Graffiti and rodents are mere starting points, says Brenna Berman, an ex-IBMer who's now first deputy CIO. "This is the approach for how this department will be part of the answer for tackling the murder rate or addressing complex emergencies like snowstorms or improving the water infrastructure," she says. The harder-to-solve problems will take more data and analysis of more variables, but "it's the exact same story for how you figure out which water mains are going to explode this year, so that we use our limited budget to improve the water infrastructure the right way over the next 10 years."
Open Source Approach
The Chicago team is using open source software for much of the predictive analytics platform. In addition to the MongoDB database for WindyGrid, the system will likely include Hadoop for some analytics processing. The team is doing its development work with the R data-analysis language.
The philosophy is to leave legacy systems in place while copying data into the single shared database for analysis. "In government, often when we want to do something big and different like this, we replace everything," Goldstein says. Since the team launched the WindyGrid project in late 2011, the approach has been to "leave everything in place," he says.
Using open source saves the city money on software and lets it start without a big investment. "This is a project that began on my laptop in the mayor's office," Goldstein says. Rather than issuing a multimillion-dollar request for proposals, he adds, "we sat in a dark room and started to build things."
There are still plenty of proprietary systems in Chicago's data center, including an Oracle Exadata system that will continue processing city transactions and commercial business intelligence software used for tasks such as creating reports and giving employees their daily assignments.
Those systems will remain as the city does its new analytics work with open source software. The city plans to share what it develops with the open source community.

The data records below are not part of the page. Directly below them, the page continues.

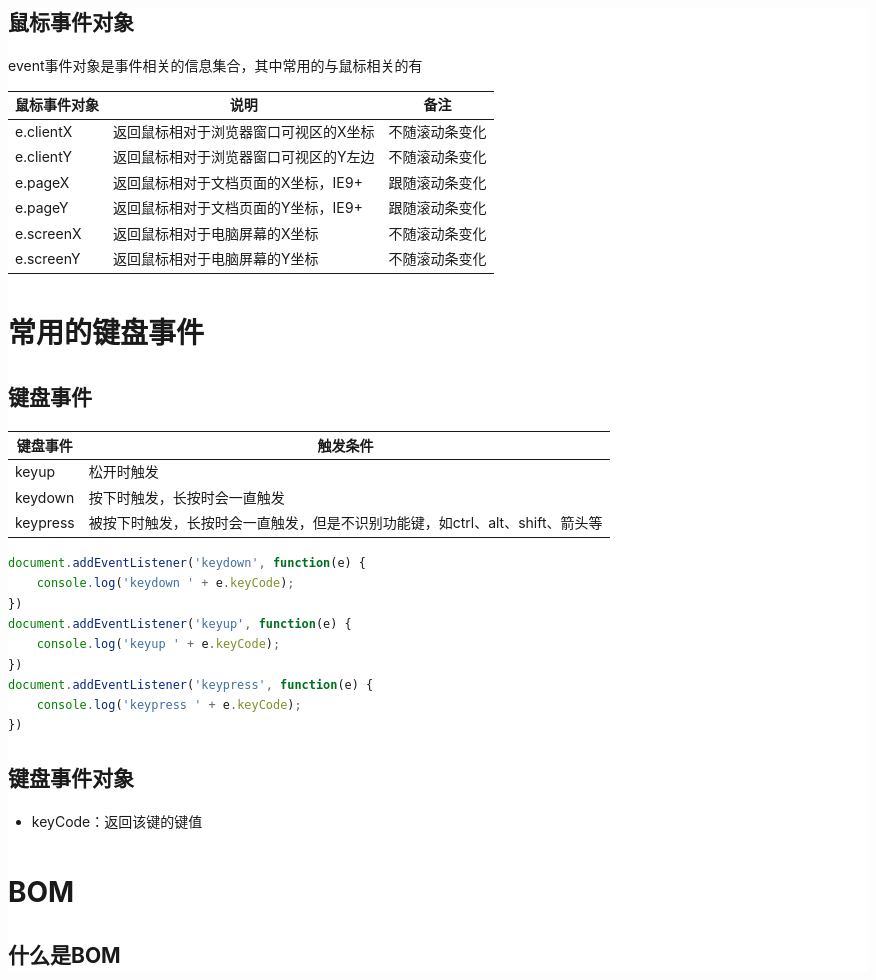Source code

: ## 鼠标事件对象

event事件对象是事件相关的信息集合，其中常用的与鼠标相关的有

| 鼠标事件对象 | 说明                                  | 备注           |
| ------------ | ------------------------------------- | -------------- |
| e.clientX    | 返回鼠标相对于浏览器窗口可视区的X坐标 | 不随滚动条变化 |
| e.clientY    | 返回鼠标相对于浏览器窗口可视区的Y左边 | 不随滚动条变化 |
| e.pageX      | 返回鼠标相对于文档页面的X坐标，IE9+   | 跟随滚动条变化 |
| e.pageY      | 返回鼠标相对于文档页面的Y坐标，IE9+   | 跟随滚动条变化 |
| e.screenX    | 返回鼠标相对于电脑屏幕的X坐标         | 不随滚动条变化 |
| e.screenY    | 返回鼠标相对于电脑屏幕的Y坐标         | 不随滚动条变化 |

# 常用的键盘事件

## 键盘事件

| 键盘事件 | 触发条件                                                     |
| -------- | ------------------------------------------------------------ |
| keyup    | 松开时触发                                                   |
| keydown  | 按下时触发，长按时会一直触发                                 |
| keypress | 被按下时触发，长按时会一直触发，但是不识别功能键，如ctrl、alt、shift、箭头等 |

```js
document.addEventListener('keydown', function(e) {
    console.log('keydown ' + e.keyCode);
})
document.addEventListener('keyup', function(e) {
    console.log('keyup ' + e.keyCode);
})
document.addEventListener('keypress', function(e) {
    console.log('keypress ' + e.keyCode);
})
```

## 键盘事件对象

* keyCode：返回该键的键值

# BOM

## 什么是BOM
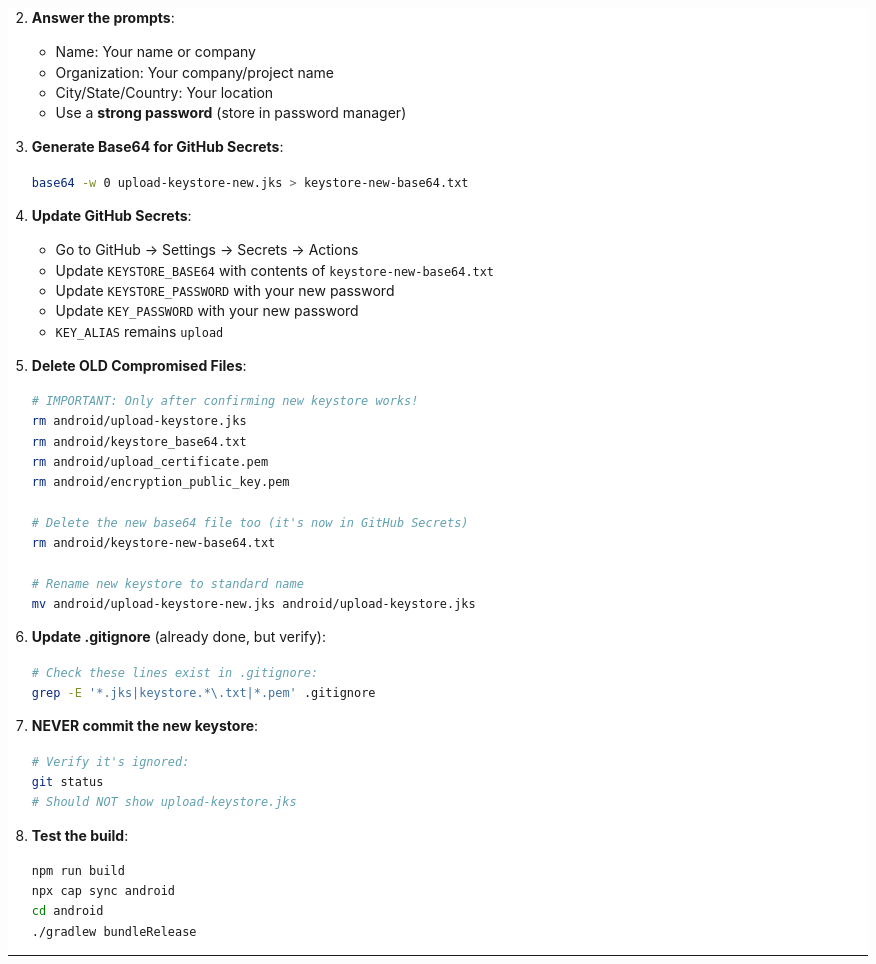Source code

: 2. **Answer the prompts**:
   - Name: Your name or company
   - Organization: Your company/project name
   - City/State/Country: Your location
   - Use a **strong password** (store in password manager)

3. **Generate Base64 for GitHub Secrets**:
   ```bash
   base64 -w 0 upload-keystore-new.jks > keystore-new-base64.txt
   ```

4. **Update GitHub Secrets**:
   - Go to GitHub → Settings → Secrets → Actions
   - Update `KEYSTORE_BASE64` with contents of `keystore-new-base64.txt`
   - Update `KEYSTORE_PASSWORD` with your new password
   - Update `KEY_PASSWORD` with your new password
   - `KEY_ALIAS` remains `upload`

5. **Delete OLD Compromised Files**:
   ```bash
   # IMPORTANT: Only after confirming new keystore works!
   rm android/upload-keystore.jks
   rm android/keystore_base64.txt
   rm android/upload_certificate.pem
   rm android/encryption_public_key.pem
   
   # Delete the new base64 file too (it's now in GitHub Secrets)
   rm android/keystore-new-base64.txt
   
   # Rename new keystore to standard name
   mv android/upload-keystore-new.jks android/upload-keystore.jks
   ```

6. **Update .gitignore** (already done, but verify):
   ```bash
   # Check these lines exist in .gitignore:
   grep -E '*.jks|keystore.*\.txt|*.pem' .gitignore
   ```

7. **NEVER commit the new keystore**:
   ```bash
   # Verify it's ignored:
   git status
   # Should NOT show upload-keystore.jks
   ```

8. **Test the build**:
   ```bash
   npm run build
   npx cap sync android
   cd android
   ./gradlew bundleRelease
   ```

---
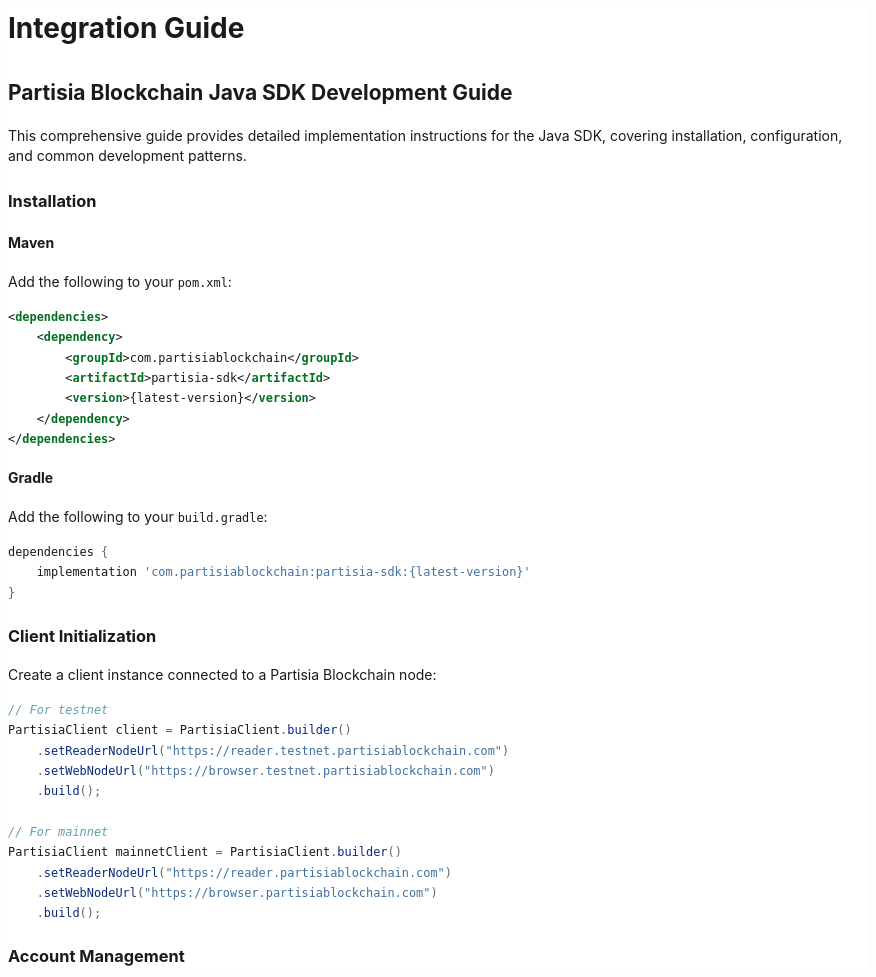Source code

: # Integration Guide

## Partisia Blockchain Java SDK Development Guide

This comprehensive guide provides detailed implementation instructions for the Java SDK, covering installation, configuration, and common development patterns.

### Installation

#### Maven

Add the following to your `pom.xml`:

```xml
<dependencies>
    <dependency>
        <groupId>com.partisiablockchain</groupId>
        <artifactId>partisia-sdk</artifactId>
        <version>{latest-version}</version>
    </dependency>
</dependencies>
```

#### Gradle

Add the following to your `build.gradle`:

```groovy
dependencies {
    implementation 'com.partisiablockchain:partisia-sdk:{latest-version}'
}
```

### Client Initialization

Create a client instance connected to a Partisia Blockchain node:

```java
// For testnet
PartisiaClient client = PartisiaClient.builder()
    .setReaderNodeUrl("https://reader.testnet.partisiablockchain.com")
    .setWebNodeUrl("https://browser.testnet.partisiablockchain.com")
    .build();

// For mainnet
PartisiaClient mainnetClient = PartisiaClient.builder()
    .setReaderNodeUrl("https://reader.partisiablockchain.com")
    .setWebNodeUrl("https://browser.partisiablockchain.com")
    .build();
```

### Account Management

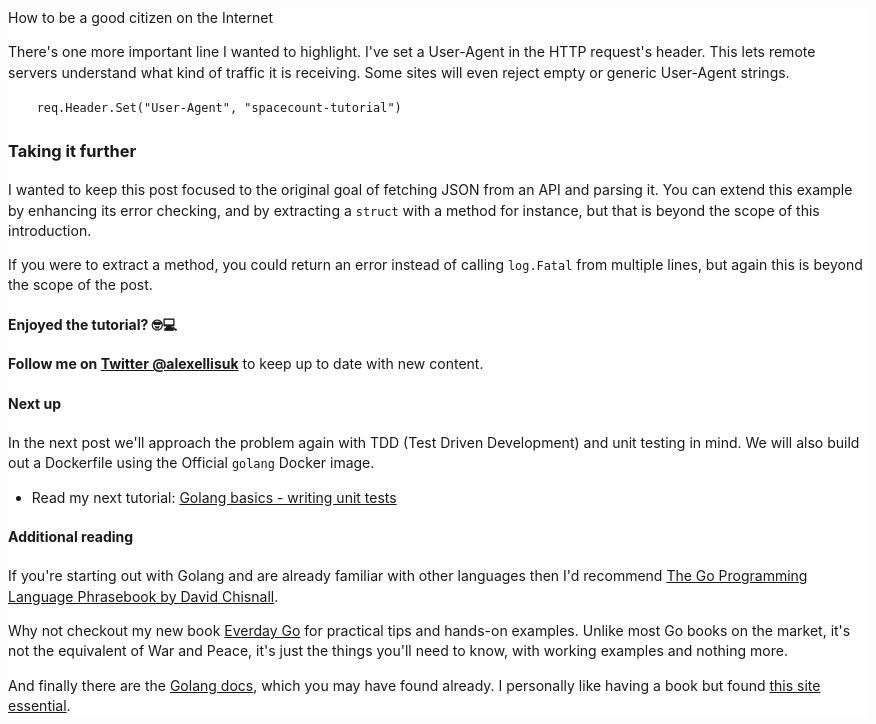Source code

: How to be a good citizen on the Internet

There's one more important line I wanted to highlight. I've set a User-Agent in the HTTP request's header. This lets remote servers understand what kind of traffic it is receiving. Some sites will even reject empty or generic User-Agent strings.

```
	req.Header.Set("User-Agent", "spacecount-tutorial")
```

### Taking it further

I wanted to keep this post focused to the original goal of fetching JSON from an API and parsing it. You can extend this example by enhancing its error checking, and by extracting a `struct` with a method for instance, but that is beyond the scope of this introduction.

If you were to extract a method, you could return an error instead of calling `log.Fatal` from multiple lines, but again this is beyond the scope of the post.

#### Enjoyed the tutorial? 🤓💻

**Follow me on [Twitter @alexellisuk](https://twitter.com/alexellisuk)** to keep up to date with new content.

<iframe src="https://github.com/sponsors/alexellis/card" title="Sponsor alexellis" height="225" width="600" style="border: 0;"></iframe>

#### Next up

In the next post we'll approach the problem again with TDD (Test Driven Development) and unit testing in mind. We will also build out a Dockerfile using the Official `golang` Docker image.

* Read my next tutorial: [Golang basics - writing unit tests](https://blog.alexellis.io/golang-writing-unit-tests/)

#### Additional reading

If you're starting out with Golang and are already familiar with other languages then I'd recommend [The Go Programming Language Phrasebook by David Chisnall](https://www.amazon.co.uk/d/cka/Go-Programming-Language-Phrasebook-Developers-Library/0321817141).

Why not checkout my new book [Everday Go](https://gumroad.com/l/everyday-golang) for practical tips and hands-on examples. Unlike most Go books on the market, it's not the equivalent of War and Peace, it's just the things you'll need to know, with working examples and nothing more.

And finally there are the [Golang docs](https://golang.org/doc/), which you may have found already. I personally like having a book but found [this site essential](https://golang.org/doc/).
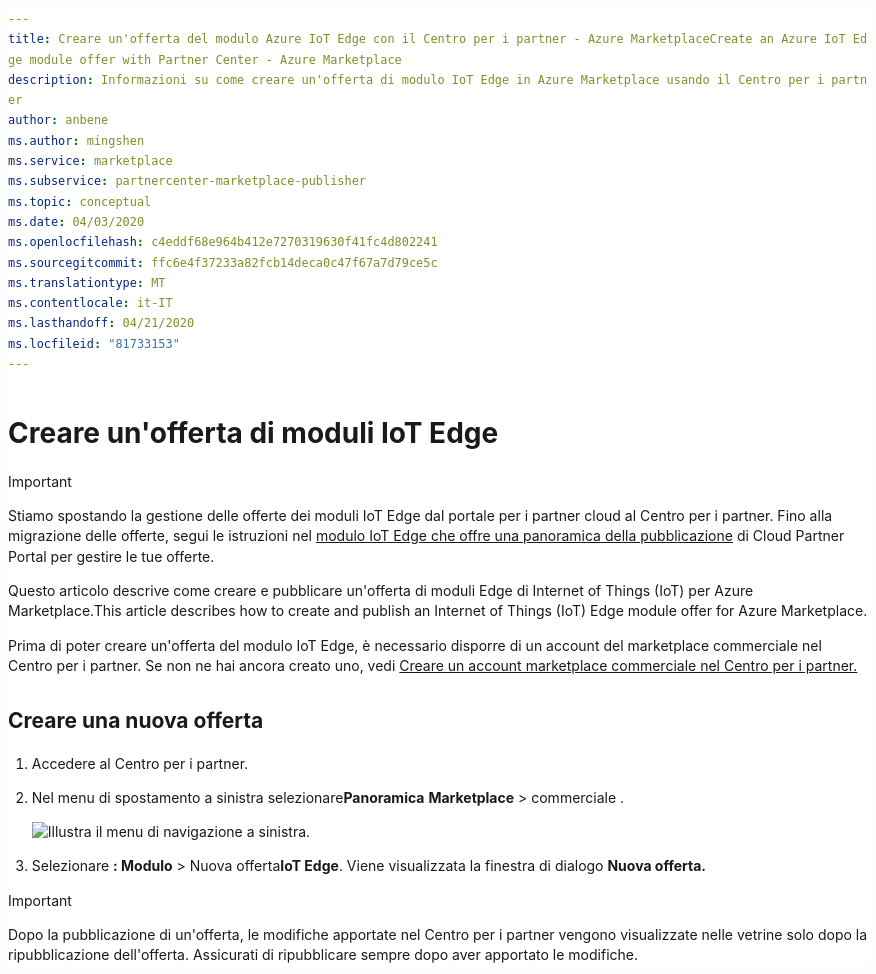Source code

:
 ```yaml
---
title: Creare un'offerta del modulo Azure IoT Edge con il Centro per i partner - Azure MarketplaceCreate an Azure IoT Edge module offer with Partner Center - Azure Marketplace
description: Informazioni su come creare un'offerta di modulo IoT Edge in Azure Marketplace usando il Centro per i partner
author: anbene
ms.author: mingshen
ms.service: marketplace
ms.subservice: partnercenter-marketplace-publisher
ms.topic: conceptual
ms.date: 04/03/2020
ms.openlocfilehash: c4eddf68e964b412e7270319630f41fc4d802241
ms.sourcegitcommit: ffc6e4f37233a82fcb14deca0c47f67a7d79ce5c
ms.translationtype: MT
ms.contentlocale: it-IT
ms.lasthandoff: 04/21/2020
ms.locfileid: "81733153"
---
```

# <a name="create-an-iot-edge-module-offer"></a>Creare un'offerta di moduli IoT Edge

> [!IMPORTANT]
> Stiamo spostando la gestione delle offerte dei moduli IoT Edge dal portale per i partner cloud al Centro per i partner. Fino alla migrazione delle offerte, segui le istruzioni nel [modulo IoT Edge che offre una panoramica della pubblicazione](https://docs.microsoft.com/azure/marketplace/cloud-partner-portal/iot-edge-module/cpp-offer-process-parts) di Cloud Partner Portal per gestire le tue offerte.

Questo articolo descrive come creare e pubblicare un'offerta di moduli Edge di Internet of Things (IoT) per Azure Marketplace.This article describes how to create and publish an Internet of Things (IoT) Edge module offer for Azure Marketplace.

Prima di poter creare un'offerta del modulo IoT Edge, è necessario disporre di un account del marketplace commerciale nel Centro per i partner. Se non ne hai ancora creato uno, vedi [Creare un account marketplace commerciale nel Centro per i partner.](https://docs.microsoft.com/azure/marketplace/partner-center-portal/create-account)

## <a name="create-a-new-offer"></a>Creare una nuova offerta

1. Accedere al Centro per i partner.
2. Nel menu di spostamento a sinistra selezionare**Panoramica** **Marketplace** > commerciale .

    ![Illustra il menu di navigazione a sinistra.](./media/cs-menu-overview.png)

3. Selezionare **: Modulo** > Nuova offerta**IoT Edge**. Viene visualizzata la finestra di dialogo **Nuova offerta.**

> [!IMPORTANT]
> Dopo la pubblicazione di un'offerta, le modifiche apportate nel Centro per i partner vengono visualizzate nelle vetrine solo dopo la ripubblicazione dell'offerta. Assicurati di ripubblicare sempre dopo aver apportato le modifiche.
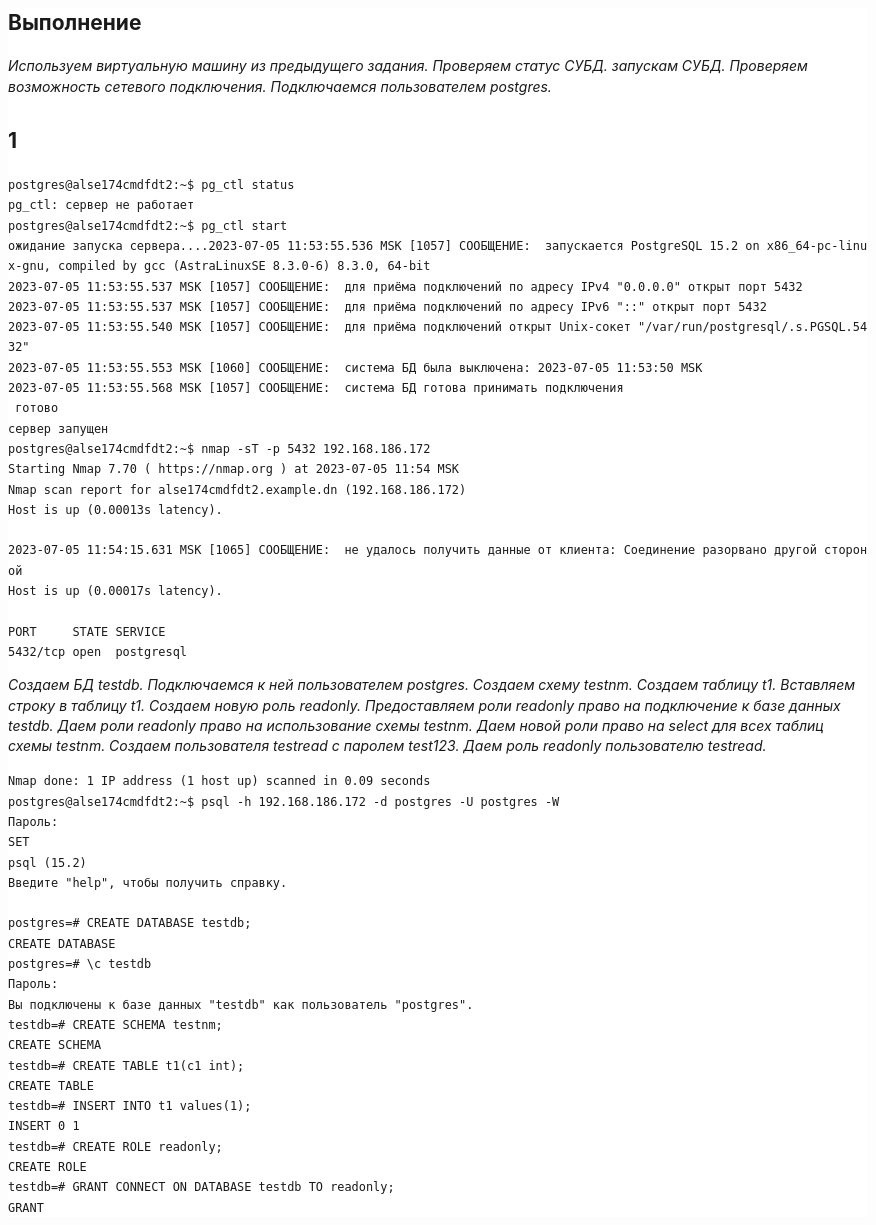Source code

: ## Выполнение
_Используем виртуальную машину из предыдущего задания. Проверяем статус СУБД. запускам СУБД. Проверяем возможность сетевого подключения. Подключаемся пользователем postgres._

## 1
```
postgres@alse174cmdfdt2:~$ pg_ctl status
pg_ctl: сервер не работает
postgres@alse174cmdfdt2:~$ pg_ctl start
ожидание запуска сервера....2023-07-05 11:53:55.536 MSK [1057] СООБЩЕНИЕ:  запускается PostgreSQL 15.2 on x86_64-pc-linux-gnu, compiled by gcc (AstraLinuxSE 8.3.0-6) 8.3.0, 64-bit
2023-07-05 11:53:55.537 MSK [1057] СООБЩЕНИЕ:  для приёма подключений по адресу IPv4 "0.0.0.0" открыт порт 5432
2023-07-05 11:53:55.537 MSK [1057] СООБЩЕНИЕ:  для приёма подключений по адресу IPv6 "::" открыт порт 5432
2023-07-05 11:53:55.540 MSK [1057] СООБЩЕНИЕ:  для приёма подключений открыт Unix-сокет "/var/run/postgresql/.s.PGSQL.5432"
2023-07-05 11:53:55.553 MSK [1060] СООБЩЕНИЕ:  система БД была выключена: 2023-07-05 11:53:50 MSK
2023-07-05 11:53:55.568 MSK [1057] СООБЩЕНИЕ:  система БД готова принимать подключения
 готово
сервер запущен
postgres@alse174cmdfdt2:~$ nmap -sT -p 5432 192.168.186.172
Starting Nmap 7.70 ( https://nmap.org ) at 2023-07-05 11:54 MSK
Nmap scan report for alse174cmdfdt2.example.dn (192.168.186.172)
Host is up (0.00013s latency).

2023-07-05 11:54:15.631 MSK [1065] СООБЩЕНИЕ:  не удалось получить данные от клиента: Соединение разорвано другой стороной
Host is up (0.00017s latency).

PORT     STATE SERVICE
5432/tcp open  postgresql
```

_Создаем БД testdb. Подключаемся к ней пользователем postgres. Создаем схему testnm. Создаем таблицу t1. Вставляем строку в таблицу t1. Создаем новую роль readonly. Предоставляем роли readonly право на подключение к базе данных testdb. Даем роли readonly право на использование схемы testnm. Даем новой роли право на select для всех таблиц схемы testnm. Создаем пользователя testread с паролем test123. Даем роль readonly пользователю testread._

```
Nmap done: 1 IP address (1 host up) scanned in 0.09 seconds
postgres@alse174cmdfdt2:~$ psql -h 192.168.186.172 -d postgres -U postgres -W
Пароль:
SET
psql (15.2)
Введите "help", чтобы получить справку.

postgres=# CREATE DATABASE testdb;
CREATE DATABASE
postgres=# \c testdb
Пароль:
Вы подключены к базе данных "testdb" как пользователь "postgres".
testdb=# CREATE SCHEMA testnm;
CREATE SCHEMA
testdb=# CREATE TABLE t1(c1 int);
CREATE TABLE
testdb=# INSERT INTO t1 values(1);
INSERT 0 1
testdb=# CREATE ROLE readonly;
CREATE ROLE
testdb=# GRANT CONNECT ON DATABASE testdb TO readonly;
GRANT
```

Challenge Of Being Predictive
Going from today's WindyGrid data visualization to a predictive model is a step into the world of big data. "We've done really well at the multihundred-million-rows- of-data problem for spatial," Goldstein says. "I don't think we've solved the 10 billion rows of data. That is part of our plan."
Tom Schenk, Chicago's director of analytics, came to the city from nearby Northwestern University, where he did analysis of medical research. Now he's collaborating with researchers at the University of Chicago and Carnegie Mellon on the algorithms needed to make sense of many data sources. A major challenge is to build a framework that's general and flexible enough so employees can ask questions of the data. Goldstein is pushing to have something completed within 18 months, and the Bloomberg grant covers a three-year project.
One of the advantages cities have compared with private-sector companies in working with academic researchers is that cities can more easily release large swaths of data, since it's generally public information. Chicago cranks out many data sets for public consumption, providing APIs that let people access data and setting up internal systems to automatically update information as the city does. For example, the city releases through its data portal the location and speed of city buses that it tracks in half-mile increments, providing a picture of traffic congestion.
"Back in the day, if we wanted to have an academic relationship, it would take a year to execute an NDA," Goldstein says. "Now, I put it out through the data portal."
Chicago's predictive analytics and open data initiatives try to use the city's varied data sources to answer questions officials can't know today. What's the next water main that might break? What's causing robberies to rise in a neighborhood? What mashup apps would citizens use if they had access to the data? The planned predictive analytics platform is by far the city's most ambitious attempt yet to deal with such uncertainty.